もちろん経験としてプラスになる部分もありますが、評価や給与に反映されることはほとんどありません。むしろ「やって当たり前」とみなされ、無償のまま消えていくことが多いのです。
こうした「対価のない業務」が、なぜか“当然”として存在している。そこには、日本特有の「おもてなし」や「気遣い」の文化が深く関係しているのではないでしょうか。
無償労働が正当化される理由
派遣社員に限らず、日本の職場では無償の業務が正当化されやすい背景があります。
助け合い精神:「困っている同僚を助けるのは当然」という考え方
協調性の重視:帰りづらい空気や「場を乱すな」という同調圧力
顧客第一主義:「おもてなし」の精神を職場内にも持ち込む発想
一見すると美徳のように見えますが、実際には「無償労働」を押し付ける口実になってしまっています。
「おもてなし文化」が持つ影と光
世界に誇る日本の「おもてなし」精神。しかし職場に適用すると、次のような矛盾を生みます。
気遣いが一方通行になる
本来は相互的な心遣いですが、上から下への要求にすり替わりがち。察する文化が圧力になる
頼まれなくても“空気を読んで動け”という無言のルールが存在。
「美徳」が「搾取」に変わる境目は、とてもあいまいです。
正社員も逃れられない無償文化
これは派遣だけの問題ではありません。正社員も同じ空気に縛られています。
成果を出して定時退社しても「やる気がない」と見なされる
上司が残っていると帰りづらい
有給休暇を取りづらい雰囲気が根強い
結果として、無償労働は職場全体に広がり、長時間労働や低い生産性にもつながっています。
海外と比較して見える違和感
たとえばオーストラリアでは「契約外の業務はしない」が常識で、残業をすれば必ず賃金が発生します。

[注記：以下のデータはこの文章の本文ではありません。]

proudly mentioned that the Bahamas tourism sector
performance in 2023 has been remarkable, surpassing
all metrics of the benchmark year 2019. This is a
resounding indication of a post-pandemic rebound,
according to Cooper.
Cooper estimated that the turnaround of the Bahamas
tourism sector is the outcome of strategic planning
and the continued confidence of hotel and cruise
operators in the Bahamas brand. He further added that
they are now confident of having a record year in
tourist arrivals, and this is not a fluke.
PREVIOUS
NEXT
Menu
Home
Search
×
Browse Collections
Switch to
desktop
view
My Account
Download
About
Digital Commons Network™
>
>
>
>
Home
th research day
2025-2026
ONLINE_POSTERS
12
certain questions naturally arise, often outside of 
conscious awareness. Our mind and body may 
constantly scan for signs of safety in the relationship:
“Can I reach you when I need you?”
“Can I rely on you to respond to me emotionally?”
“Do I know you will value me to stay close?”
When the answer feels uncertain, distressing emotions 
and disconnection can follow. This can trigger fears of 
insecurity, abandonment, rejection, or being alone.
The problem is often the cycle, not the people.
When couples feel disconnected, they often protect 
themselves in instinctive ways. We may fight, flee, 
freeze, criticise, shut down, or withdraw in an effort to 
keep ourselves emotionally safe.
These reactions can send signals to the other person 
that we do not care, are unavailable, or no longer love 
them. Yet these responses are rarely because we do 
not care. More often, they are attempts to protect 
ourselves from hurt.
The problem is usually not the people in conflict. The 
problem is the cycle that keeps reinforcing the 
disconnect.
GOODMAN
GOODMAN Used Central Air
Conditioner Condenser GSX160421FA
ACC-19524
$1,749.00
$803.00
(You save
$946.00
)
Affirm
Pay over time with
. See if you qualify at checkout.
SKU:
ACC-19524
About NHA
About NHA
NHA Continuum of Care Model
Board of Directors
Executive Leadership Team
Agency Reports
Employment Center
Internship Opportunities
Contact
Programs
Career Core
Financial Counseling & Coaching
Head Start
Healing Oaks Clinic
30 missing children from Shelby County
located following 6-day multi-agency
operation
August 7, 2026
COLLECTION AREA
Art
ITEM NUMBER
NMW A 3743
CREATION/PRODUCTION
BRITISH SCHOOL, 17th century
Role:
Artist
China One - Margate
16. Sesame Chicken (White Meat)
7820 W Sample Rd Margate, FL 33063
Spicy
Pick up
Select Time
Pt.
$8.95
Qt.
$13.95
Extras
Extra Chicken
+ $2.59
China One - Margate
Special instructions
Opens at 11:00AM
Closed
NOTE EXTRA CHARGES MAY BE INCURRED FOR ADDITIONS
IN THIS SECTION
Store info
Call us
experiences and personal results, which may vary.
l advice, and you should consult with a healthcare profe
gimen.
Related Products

一方の日本では「お金をもらわなくても尽くすのが当然」という文化が根付き、サービス残業や無償の雑務が広がっています。国際的に見れば異常ともいえる状況です。
まとめ──「気遣い」と「搾取」を線引きする
気遣いそのものは人間関係を円滑にし、職場を良くする力があります。しかし、それが評価や報酬に反映されないまま“搾取”に変わるなら問題です。
業務としての責任ある仕事と、気持ちとしての心遣いを分ける
個人は「筋を通す」意識を持ち、線引きをする
企業は「サービス精神」を正しく評価し、報酬に結びつける
“無償の気遣い”が当たり前になっている現状を疑うことが、より健全な働き方への第一歩です。